Chirurgia d’eccellenza: primo caso nel territorio pontino di resezione del VI segmento epatico in laparoscopia

Il Professor Giovanni Baiano guida l’équipe della Casa del Sole di Formia in un intervento innovativo e senza precedenti nel territorio

0
269

Chirurgia d’eccellenza: primo caso nel territorio pontino di resezione del VI segmento epatico in laparoscopia – Il Professor Gianni Baiano ha recentemente eseguito un intervento chirurgico di particolare complessità presso la Casa del Sole di Formia, distinguendosi non solo per l’elevato livello tecnico della procedura, ma anche per l’efficace collaborazione tra tutte le figure professionali coinvolte. Il lavoro sinergico dell’équipe medica, infermieristica e del personale sanitario si è rivelato determinante sia per la perfetta riuscita dell’operazione sia per garantire alla paziente un adeguato supporto psicologico durante tutte le fasi del percorso clinico.

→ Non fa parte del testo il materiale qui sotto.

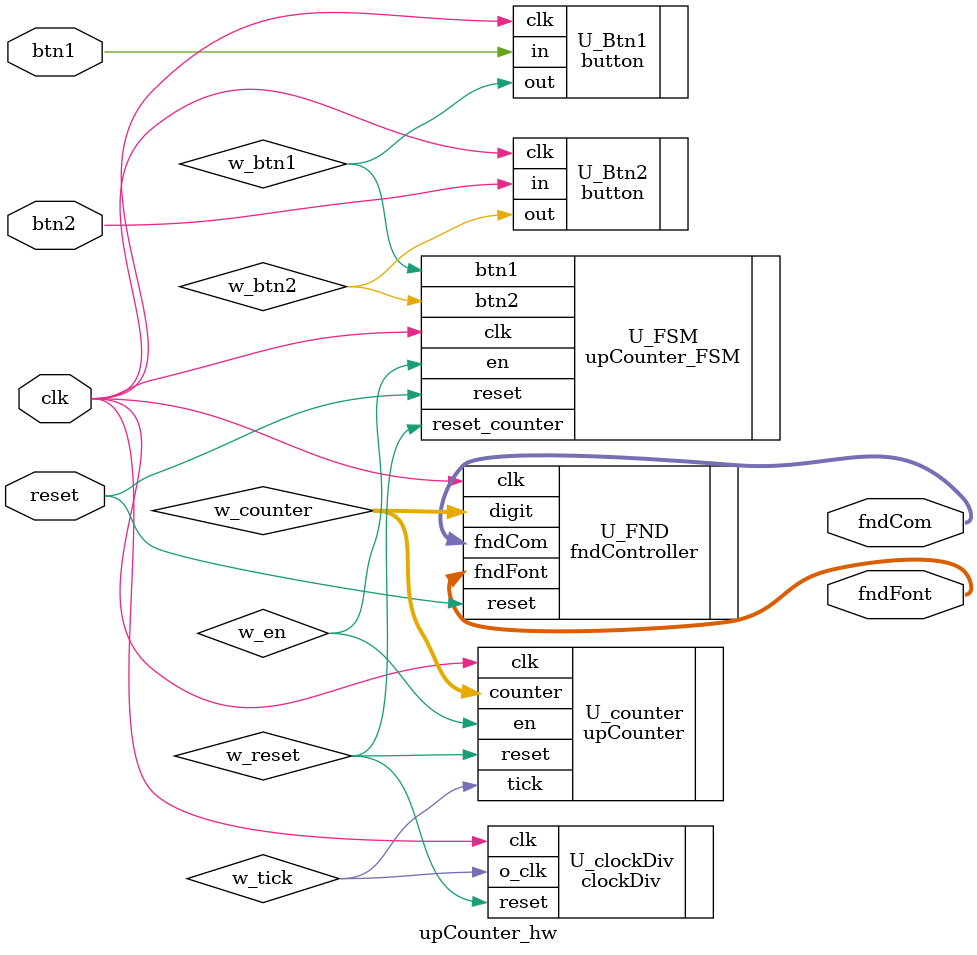
<source format=v>
`timescale 1ns / 1ps

module upCounter_hw (
    input clk,
    input reset,
    input btn1,
    input btn2,
    output [7:0] fndFont,
    output [3:0] fndCom
);
    wire w_btn1, w_btn2;
    wire w_en;
    wire w_reset;
    wire [13:0] w_counter;
    wire w_tick;

    button U_Btn1 (
        .clk(clk),
        .in (btn1),
        .out(w_btn1)
    );

    button U_Btn2 (
        .clk(clk),
        .in (btn2),
        .out(w_btn2)
    );

    upCounter_FSM U_FSM (
        .clk(clk),
        .reset(reset),
        .btn1(w_btn1),
        .btn2(w_btn2),
        .en(w_en),
        .reset_counter(w_reset)
    );

    clockDiv #(
        .HERZ(10)
    ) U_clockDiv (
        .clk  (clk),
        .reset(w_reset),
        .o_clk(w_tick)
    );

    upCounter #(
        .MAX_NUM(10_000)
    ) U_counter (
        .clk(clk),
        .reset(w_reset),
        .tick(w_tick),
        .en(w_en),
        .counter(w_counter)
    );

    fndController U_FND (
        .clk(clk),
        .reset(reset),
        .digit(w_counter),
        .fndFont(fndFont),
        .fndCom(fndCom)
    );
endmodule

</source>
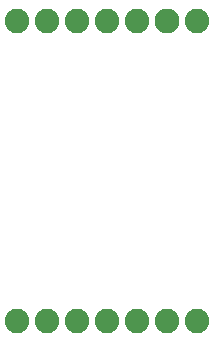
<source format=gbr>
G04 EAGLE Gerber RS-274X export*
G75*
%MOMM*%
%FSLAX34Y34*%
%LPD*%
%INSoldermask Bottom*%
%IPPOS*%
%AMOC8*
5,1,8,0,0,1.08239X$1,22.5*%
G01*
%ADD10C,2.108200*%
%ADD11C,2.082800*%


D10*
X139700Y266700D03*
D11*
X114300Y266700D03*
X88900Y266700D03*
X114300Y12700D03*
X88900Y12700D03*
X63500Y12700D03*
X38100Y12700D03*
X12700Y12700D03*
X165100Y12700D03*
X139700Y12700D03*
X12700Y266700D03*
X38100Y266700D03*
X63500Y266700D03*
X165100Y266700D03*
M02*

</source>
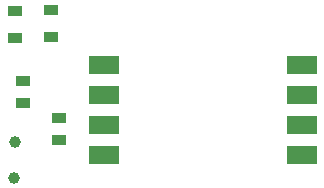
<source format=gtp>
G04*
G04 #@! TF.GenerationSoftware,Altium Limited,Altium Designer,24.1.2 (44)*
G04*
G04 Layer_Color=8421504*
%FSLAX44Y44*%
%MOMM*%
G71*
G04*
G04 #@! TF.SameCoordinates,92EDBDDB-073E-4DD7-8E9B-4F7EAADC4A97*
G04*
G04*
G04 #@! TF.FilePolarity,Positive*
G04*
G01*
G75*
%ADD12R,2.5400X1.5200*%
%ADD13C,1.0000*%
%ADD14R,1.3000X0.9000*%
D12*
X360660Y127000D02*
D03*
Y101600D02*
D03*
Y76200D02*
D03*
Y50800D02*
D03*
X193060D02*
D03*
Y76200D02*
D03*
Y101600D02*
D03*
Y127000D02*
D03*
D13*
X118110Y62230D02*
D03*
X116840Y31750D02*
D03*
D14*
X154940Y82550D02*
D03*
Y63550D02*
D03*
X124460Y113640D02*
D03*
Y94640D02*
D03*
X148590Y151060D02*
D03*
Y174060D02*
D03*
X118110Y149790D02*
D03*
Y172790D02*
D03*
M02*

</source>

La paziente, una giovane donna di 29 anni residente nella provincia di Latina, è stata sottoposta a un delicato intervento di chirurgia epatica: una resezione del sesto segmento del fegato eseguita in laparoscopia, con l’ausilio di un avanzato dissettore ad ultrasuoni. Si tratta di una tecnica mininvasiva che consente una maggiore precisione operatoria, una riduzione del trauma chirurgico e tempi di recupero più rapidi rispetto alla chirurgia tradizionale. La diagnosi era giunta a seguito di sintomi inizialmente poco specifici: la donna aveva infatti accusato un dolore persistente, che ha portato ad approfondimenti diagnostici e, successivamente, alla scoperta di una neoplasia epatica. Da quel momento è iniziato un percorso clinico attento e multidisciplinare, culminato nell’intervento chirurgico.

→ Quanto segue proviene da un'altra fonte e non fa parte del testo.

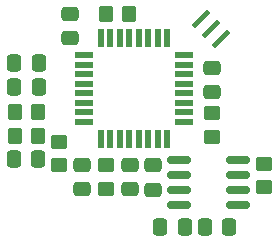
<source format=gbr>
%TF.GenerationSoftware,KiCad,Pcbnew,(6.0.9)*%
%TF.CreationDate,2024-03-30T18:12:03+01:00*%
%TF.ProjectId,HBW-IO-4-FM_Platine1,4842572d-494f-42d3-942d-464d5f506c61,rev?*%
%TF.SameCoordinates,Original*%
%TF.FileFunction,Paste,Top*%
%TF.FilePolarity,Positive*%
%FSLAX46Y46*%
G04 Gerber Fmt 4.6, Leading zero omitted, Abs format (unit mm)*
G04 Created by KiCad (PCBNEW (6.0.9)) date 2024-03-30 18:12:03*
%MOMM*%
%LPD*%
G01*
G04 APERTURE LIST*
G04 Aperture macros list*
%AMRoundRect*
0 Rectangle with rounded corners*
0 $1 Rounding radius*
0 $2 $3 $4 $5 $6 $7 $8 $9 X,Y pos of 4 corners*
0 Add a 4 corners polygon primitive as box body*
4,1,4,$2,$3,$4,$5,$6,$7,$8,$9,$2,$3,0*
0 Add four circle primitives for the rounded corners*
1,1,$1+$1,$2,$3*
1,1,$1+$1,$4,$5*
1,1,$1+$1,$6,$7*
1,1,$1+$1,$8,$9*
0 Add four rect primitives between the rounded corners*
20,1,$1+$1,$2,$3,$4,$5,0*
20,1,$1+$1,$4,$5,$6,$7,0*
20,1,$1+$1,$6,$7,$8,$9,0*
20,1,$1+$1,$8,$9,$2,$3,0*%
%AMRotRect*
0 Rectangle, with rotation*
0 The origin of the aperture is its center*
0 $1 length*
0 $2 width*
0 $3 Rotation angle, in degrees counterclockwise*
0 Add horizontal line*
21,1,$1,$2,0,0,$3*%
G04 Aperture macros list end*
%ADD10RoundRect,0.250000X-0.475000X0.337500X-0.475000X-0.337500X0.475000X-0.337500X0.475000X0.337500X0*%
%ADD11RoundRect,0.250000X0.350000X0.450000X-0.350000X0.450000X-0.350000X-0.450000X0.350000X-0.450000X0*%
%ADD12RoundRect,0.250000X0.450000X-0.350000X0.450000X0.350000X-0.450000X0.350000X-0.450000X-0.350000X0*%
%ADD13RoundRect,0.250000X0.337500X0.475000X-0.337500X0.475000X-0.337500X-0.475000X0.337500X-0.475000X0*%
%ADD14RoundRect,0.250000X-0.450000X0.350000X-0.450000X-0.350000X0.450000X-0.350000X0.450000X0.350000X0*%
%ADD15RotRect,0.400000X1.900000X135.000000*%
%ADD16RoundRect,0.250000X0.475000X-0.337500X0.475000X0.337500X-0.475000X0.337500X-0.475000X-0.337500X0*%
%ADD17RoundRect,0.250000X-0.337500X-0.475000X0.337500X-0.475000X0.337500X0.475000X-0.337500X0.475000X0*%
%ADD18RoundRect,0.150000X0.825000X0.150000X-0.825000X0.150000X-0.825000X-0.150000X0.825000X-0.150000X0*%
%ADD19R,1.600000X0.550000*%
%ADD20R,0.550000X1.600000*%
G04 APERTURE END LIST*
D10*
%TO.C,C4*%
X133137500Y-95862500D03*
X133137500Y-97937500D03*
%TD*%
D11*
%TO.C,R2*%
X125400000Y-91400000D03*
X123400000Y-91400000D03*
%TD*%
D12*
%TO.C,R6*%
X144500000Y-97750000D03*
X144500000Y-95750000D03*
%TD*%
D11*
%TO.C,R3*%
X125400000Y-93400000D03*
X123400000Y-93400000D03*
%TD*%
D13*
%TO.C,C5*%
X137787500Y-101100000D03*
X135712500Y-101100000D03*
%TD*%
D14*
%TO.C,R4*%
X131137500Y-95900000D03*
X131137500Y-97900000D03*
%TD*%
D13*
%TO.C,C6*%
X125387500Y-95400000D03*
X123312500Y-95400000D03*
%TD*%
D10*
%TO.C,C1*%
X128100000Y-83062500D03*
X128100000Y-85137500D03*
%TD*%
D15*
%TO.C,Y1*%
X140848528Y-85248528D03*
X140000000Y-84400000D03*
X139151472Y-83551472D03*
%TD*%
D16*
%TO.C,C3*%
X140100000Y-89737500D03*
X140100000Y-87662500D03*
%TD*%
D11*
%TO.C,R1*%
X133100000Y-83100000D03*
X131100000Y-83100000D03*
%TD*%
D14*
%TO.C,R7*%
X140100000Y-91500000D03*
X140100000Y-93500000D03*
%TD*%
D13*
%TO.C,C7*%
X125437500Y-89300000D03*
X123362500Y-89300000D03*
%TD*%
D17*
%TO.C,C10*%
X139500000Y-101100000D03*
X141575000Y-101100000D03*
%TD*%
%TO.C,C2*%
X123362500Y-87200000D03*
X125437500Y-87200000D03*
%TD*%
D10*
%TO.C,C8*%
X135100000Y-95900000D03*
X135100000Y-97975000D03*
%TD*%
D18*
%TO.C,IC2*%
X142275000Y-99305000D03*
X142275000Y-98035000D03*
X142275000Y-96765000D03*
X142275000Y-95495000D03*
X137325000Y-95495000D03*
X137325000Y-96765000D03*
X137325000Y-98035000D03*
X137325000Y-99305000D03*
%TD*%
D12*
%TO.C,R5*%
X127200000Y-95900000D03*
X127200000Y-93900000D03*
%TD*%
D19*
%TO.C,IC1*%
X137750000Y-92200000D03*
X137750000Y-91400000D03*
X137750000Y-90600000D03*
X137750000Y-89800000D03*
X137750000Y-89000000D03*
X137750000Y-88200000D03*
X137750000Y-87400000D03*
X137750000Y-86600000D03*
D20*
X136300000Y-85150000D03*
X135500000Y-85150000D03*
X134700000Y-85150000D03*
X133900000Y-85150000D03*
X133100000Y-85150000D03*
X132300000Y-85150000D03*
X131500000Y-85150000D03*
X130700000Y-85150000D03*
D19*
X129250000Y-86600000D03*
X129250000Y-87400000D03*
X129250000Y-88200000D03*
X129250000Y-89000000D03*
X129250000Y-89800000D03*
X129250000Y-90600000D03*
X129250000Y-91400000D03*
X129250000Y-92200000D03*
D20*
X130700000Y-93650000D03*
X131500000Y-93650000D03*
X132300000Y-93650000D03*
X133100000Y-93650000D03*
X133900000Y-93650000D03*
X134700000Y-93650000D03*
X135500000Y-93650000D03*
X136300000Y-93650000D03*
%TD*%
D10*
%TO.C,C9*%
X129137500Y-95862500D03*
X129137500Y-97937500D03*
%TD*%
M02*

</source>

Grazie alla professionalità del Professor Baiano e alla competenza dell’intera équipe della struttura, l’operazione si è svolta con successo. Fondamentale è stato anche l’aspetto umano dell’assistenza: la paziente è stata seguita con attenzione e sensibilità, elemento che ha contribuito in modo significativo ad affrontare con maggiore serenità un momento particolarmente delicato della sua vita. Il caso è stato al centro di una conferenza stampa tenutasi il 13 aprile scorso presso la Casa del Sole – Clinica Polispecialistica, storica struttura fondata nel 1928 da Tommaso Costa. L’incontro, organizzato dallo stesso Gianni Baiano, ha rappresentato un importante momento di condivisione e valorizzazione delle competenze presenti all’interno della clinica.

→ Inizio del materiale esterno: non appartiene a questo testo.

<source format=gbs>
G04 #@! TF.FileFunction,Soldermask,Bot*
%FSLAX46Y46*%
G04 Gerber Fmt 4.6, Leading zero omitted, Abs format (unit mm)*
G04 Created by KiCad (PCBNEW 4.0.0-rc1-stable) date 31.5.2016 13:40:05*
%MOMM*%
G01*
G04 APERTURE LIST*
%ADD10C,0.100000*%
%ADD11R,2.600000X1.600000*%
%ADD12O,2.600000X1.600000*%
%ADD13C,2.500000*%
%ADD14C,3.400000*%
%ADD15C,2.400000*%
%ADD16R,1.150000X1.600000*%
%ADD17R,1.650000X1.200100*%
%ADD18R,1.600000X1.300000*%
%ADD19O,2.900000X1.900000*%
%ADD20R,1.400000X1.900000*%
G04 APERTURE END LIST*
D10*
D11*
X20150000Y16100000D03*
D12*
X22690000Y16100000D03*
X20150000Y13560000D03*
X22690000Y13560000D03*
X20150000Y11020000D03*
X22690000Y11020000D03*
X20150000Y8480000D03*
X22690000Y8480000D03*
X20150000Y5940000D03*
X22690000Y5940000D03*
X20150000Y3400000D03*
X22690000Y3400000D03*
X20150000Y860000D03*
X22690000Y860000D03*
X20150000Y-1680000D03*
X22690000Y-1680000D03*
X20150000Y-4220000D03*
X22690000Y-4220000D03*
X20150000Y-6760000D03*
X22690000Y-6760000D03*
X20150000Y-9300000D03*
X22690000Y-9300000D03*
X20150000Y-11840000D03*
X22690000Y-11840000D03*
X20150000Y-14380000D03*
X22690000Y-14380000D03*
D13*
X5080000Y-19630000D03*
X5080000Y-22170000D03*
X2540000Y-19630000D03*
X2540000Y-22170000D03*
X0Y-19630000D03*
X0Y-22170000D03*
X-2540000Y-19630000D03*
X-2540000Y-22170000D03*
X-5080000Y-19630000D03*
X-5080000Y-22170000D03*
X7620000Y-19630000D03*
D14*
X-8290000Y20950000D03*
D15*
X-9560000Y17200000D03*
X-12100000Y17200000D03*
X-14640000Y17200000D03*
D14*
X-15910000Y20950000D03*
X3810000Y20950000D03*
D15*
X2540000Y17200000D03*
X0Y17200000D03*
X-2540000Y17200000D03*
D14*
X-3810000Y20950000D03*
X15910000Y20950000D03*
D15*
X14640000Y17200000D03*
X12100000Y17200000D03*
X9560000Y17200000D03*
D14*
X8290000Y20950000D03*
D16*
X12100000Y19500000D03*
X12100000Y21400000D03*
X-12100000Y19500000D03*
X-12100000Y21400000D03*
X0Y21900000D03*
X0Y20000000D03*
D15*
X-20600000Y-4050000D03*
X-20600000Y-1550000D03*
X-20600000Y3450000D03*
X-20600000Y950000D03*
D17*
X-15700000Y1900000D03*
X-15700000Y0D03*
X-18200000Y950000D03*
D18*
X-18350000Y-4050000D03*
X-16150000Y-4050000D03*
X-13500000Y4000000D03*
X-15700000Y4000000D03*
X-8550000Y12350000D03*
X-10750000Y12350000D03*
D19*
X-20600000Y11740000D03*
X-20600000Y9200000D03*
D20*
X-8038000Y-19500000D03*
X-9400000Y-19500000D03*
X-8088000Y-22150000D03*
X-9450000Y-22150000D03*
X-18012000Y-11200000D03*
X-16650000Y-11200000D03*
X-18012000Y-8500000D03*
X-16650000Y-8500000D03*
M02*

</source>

La locandina della Conferenza

Ad aprire i lavori è stato il sindaco di Formia, Gianluca Taddeo, che ha espresso parole di apprezzamento per l’attività della struttura e per l’impegno quotidiano del suo personale. Nel corso dell’incontro, il Professor Baiano ha voluto sottolineare il contributo di tutte le figure coinvolte, ringraziando ciascun operatore, evidenziando come ogni ruolo sia fondamentale nel percorso di cura del paziente. Durante la conferenza è stato inoltre evidenziato come questo intervento rappresenti il primo caso nella provincia di Latina di resezione del VI segmento epatico in laparoscopia con dissettore ad ultrasuoni, segnando un importante traguardo per la chirurgia locale.

Un momento dell’incontro presso la Casa del Sole

Il Professor Baiano ha poi presentato il dottor Salvatore D’Auria, primario di radiologia, con il quale collabora strettamente nello stesso reparto, sottolineando l’importanza dell’integrazione tra diagnostica e chirurgia. Presente anche il dottor Alessandro Sparagna, presidente della Croce Rossa Italiana del territorio, accompagnato da numerosi volontari, a testimonianza del forte legame tra sanità e mondo del volontariato. Un riconoscimento particolare è stato rivolto anche al dottor Maurizio Costa, impegnato nel progetto di sviluppo della clinica con l’obiettivo di trasformarla in un punto di eccellenza nelle diverse specialità. Un percorso di crescita che guarda al futuro con ambizione, soprattutto in vista del centenario della struttura, ormai prossimo, e che lascia intravedere prospettive decisamente promettenti per il territorio.

Questo caso rappresenta dunque un esempio concreto di eccellenza sanitaria, dove competenze avanzate, innovazione tecnologica e attenzione alla persona si integrano per offrire cure di alto livello.